▶ [WRITTEN TASK]: For this exercise, reproduce the entries below exactly, but only from the line containing "types including magnesium, zinc, and" through the line containing "want from a home that you are not", both included.

▶ [RAW DATA]:
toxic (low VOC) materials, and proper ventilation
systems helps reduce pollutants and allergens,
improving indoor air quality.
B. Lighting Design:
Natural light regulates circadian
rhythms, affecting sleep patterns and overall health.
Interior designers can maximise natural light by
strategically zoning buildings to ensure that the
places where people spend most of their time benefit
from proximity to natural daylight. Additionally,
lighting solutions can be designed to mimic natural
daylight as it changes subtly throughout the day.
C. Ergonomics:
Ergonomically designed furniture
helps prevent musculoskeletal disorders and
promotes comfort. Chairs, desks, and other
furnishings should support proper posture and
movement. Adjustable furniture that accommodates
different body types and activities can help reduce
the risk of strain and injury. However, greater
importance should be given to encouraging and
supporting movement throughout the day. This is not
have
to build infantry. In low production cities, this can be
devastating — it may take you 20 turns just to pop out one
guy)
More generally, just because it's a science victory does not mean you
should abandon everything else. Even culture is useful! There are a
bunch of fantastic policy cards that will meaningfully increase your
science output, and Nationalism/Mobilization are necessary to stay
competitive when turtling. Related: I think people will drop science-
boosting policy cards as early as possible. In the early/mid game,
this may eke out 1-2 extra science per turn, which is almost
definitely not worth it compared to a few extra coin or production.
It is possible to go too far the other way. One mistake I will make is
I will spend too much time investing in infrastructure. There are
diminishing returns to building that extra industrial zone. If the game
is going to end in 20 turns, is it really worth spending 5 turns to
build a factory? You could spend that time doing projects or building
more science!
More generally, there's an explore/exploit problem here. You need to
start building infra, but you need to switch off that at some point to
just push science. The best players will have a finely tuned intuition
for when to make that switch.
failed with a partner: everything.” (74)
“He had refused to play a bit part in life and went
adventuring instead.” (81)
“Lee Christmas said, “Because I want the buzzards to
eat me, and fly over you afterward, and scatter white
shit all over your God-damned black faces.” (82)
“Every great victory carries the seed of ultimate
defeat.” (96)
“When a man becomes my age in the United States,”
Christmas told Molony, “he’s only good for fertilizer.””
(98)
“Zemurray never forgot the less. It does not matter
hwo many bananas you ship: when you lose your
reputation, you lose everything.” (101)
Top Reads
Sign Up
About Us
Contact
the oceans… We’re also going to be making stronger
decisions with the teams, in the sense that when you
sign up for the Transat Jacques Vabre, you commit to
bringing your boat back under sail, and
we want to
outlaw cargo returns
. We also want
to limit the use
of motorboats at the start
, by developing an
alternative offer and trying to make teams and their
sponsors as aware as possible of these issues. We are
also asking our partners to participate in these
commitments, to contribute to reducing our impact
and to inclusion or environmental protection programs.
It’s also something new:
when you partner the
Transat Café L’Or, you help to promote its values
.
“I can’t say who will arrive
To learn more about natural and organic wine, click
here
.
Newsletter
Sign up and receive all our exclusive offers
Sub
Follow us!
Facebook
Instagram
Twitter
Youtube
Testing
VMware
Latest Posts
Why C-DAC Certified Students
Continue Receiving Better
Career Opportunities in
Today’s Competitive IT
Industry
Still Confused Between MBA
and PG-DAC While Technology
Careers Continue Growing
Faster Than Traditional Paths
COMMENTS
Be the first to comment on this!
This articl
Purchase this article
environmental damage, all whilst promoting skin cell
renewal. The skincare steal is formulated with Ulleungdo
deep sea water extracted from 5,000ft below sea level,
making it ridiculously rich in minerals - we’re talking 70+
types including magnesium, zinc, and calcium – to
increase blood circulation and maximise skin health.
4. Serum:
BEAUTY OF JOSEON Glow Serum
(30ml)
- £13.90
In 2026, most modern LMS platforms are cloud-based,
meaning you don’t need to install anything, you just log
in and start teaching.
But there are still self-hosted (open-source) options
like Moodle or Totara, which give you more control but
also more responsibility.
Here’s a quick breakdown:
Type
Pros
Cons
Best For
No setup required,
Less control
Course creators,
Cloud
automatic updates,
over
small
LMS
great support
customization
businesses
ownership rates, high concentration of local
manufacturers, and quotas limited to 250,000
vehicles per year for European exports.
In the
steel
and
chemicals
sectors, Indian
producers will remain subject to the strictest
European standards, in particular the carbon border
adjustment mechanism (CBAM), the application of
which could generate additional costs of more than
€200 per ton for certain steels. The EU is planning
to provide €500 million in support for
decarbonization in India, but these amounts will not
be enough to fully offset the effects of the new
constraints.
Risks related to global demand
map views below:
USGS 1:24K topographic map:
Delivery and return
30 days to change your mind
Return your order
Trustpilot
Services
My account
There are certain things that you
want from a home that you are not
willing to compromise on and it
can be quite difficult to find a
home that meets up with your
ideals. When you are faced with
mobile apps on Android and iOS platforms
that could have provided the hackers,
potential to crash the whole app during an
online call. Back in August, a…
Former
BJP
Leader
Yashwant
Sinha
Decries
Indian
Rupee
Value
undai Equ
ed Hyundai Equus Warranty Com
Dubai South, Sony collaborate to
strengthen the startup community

▶ [ANSWER TO THIS TASK]:
types including magnesium, zinc, and calcium – to
increase blood circulation and maximise skin health.
4. Serum:
BEAUTY OF JOSEON Glow Serum
(30ml)
- £13.90
In 2026, most modern LMS platforms are cloud-based,
meaning you don’t need to install anything, you just log
in and start teaching.
But there are still self-hosted (open-source) options
like Moodle or Totara, which give you more control but
also more responsibility.
Here’s a quick breakdown:
Type
Pros
Cons
Best For
No setup required,
Less control
Course creators,
Cloud
automatic updates,
over
small
LMS
great support
customization
businesses
ownership rates, high concentration of local
manufacturers, and quotas limited to 250,000
vehicles per year for European exports.
In the
steel
and
chemicals
sectors, Indian
producers will remain subject to the strictest
European standards, in particular the carbon border
adjustment mechanism (CBAM), the application of
which could generate additional costs of more than
€200 per ton for certain steels. The EU is planning
to provide €500 million in support for
decarbonization in India, but these amounts will not
be enough to fully offset the effects of the new
constraints.
Risks related to global demand
map views below:
USGS 1:24K topographic map:
Delivery and return
30 days to change your mind
Return your order
Trustpilot
Services
My account
There are certain things that you
want from a home that you are not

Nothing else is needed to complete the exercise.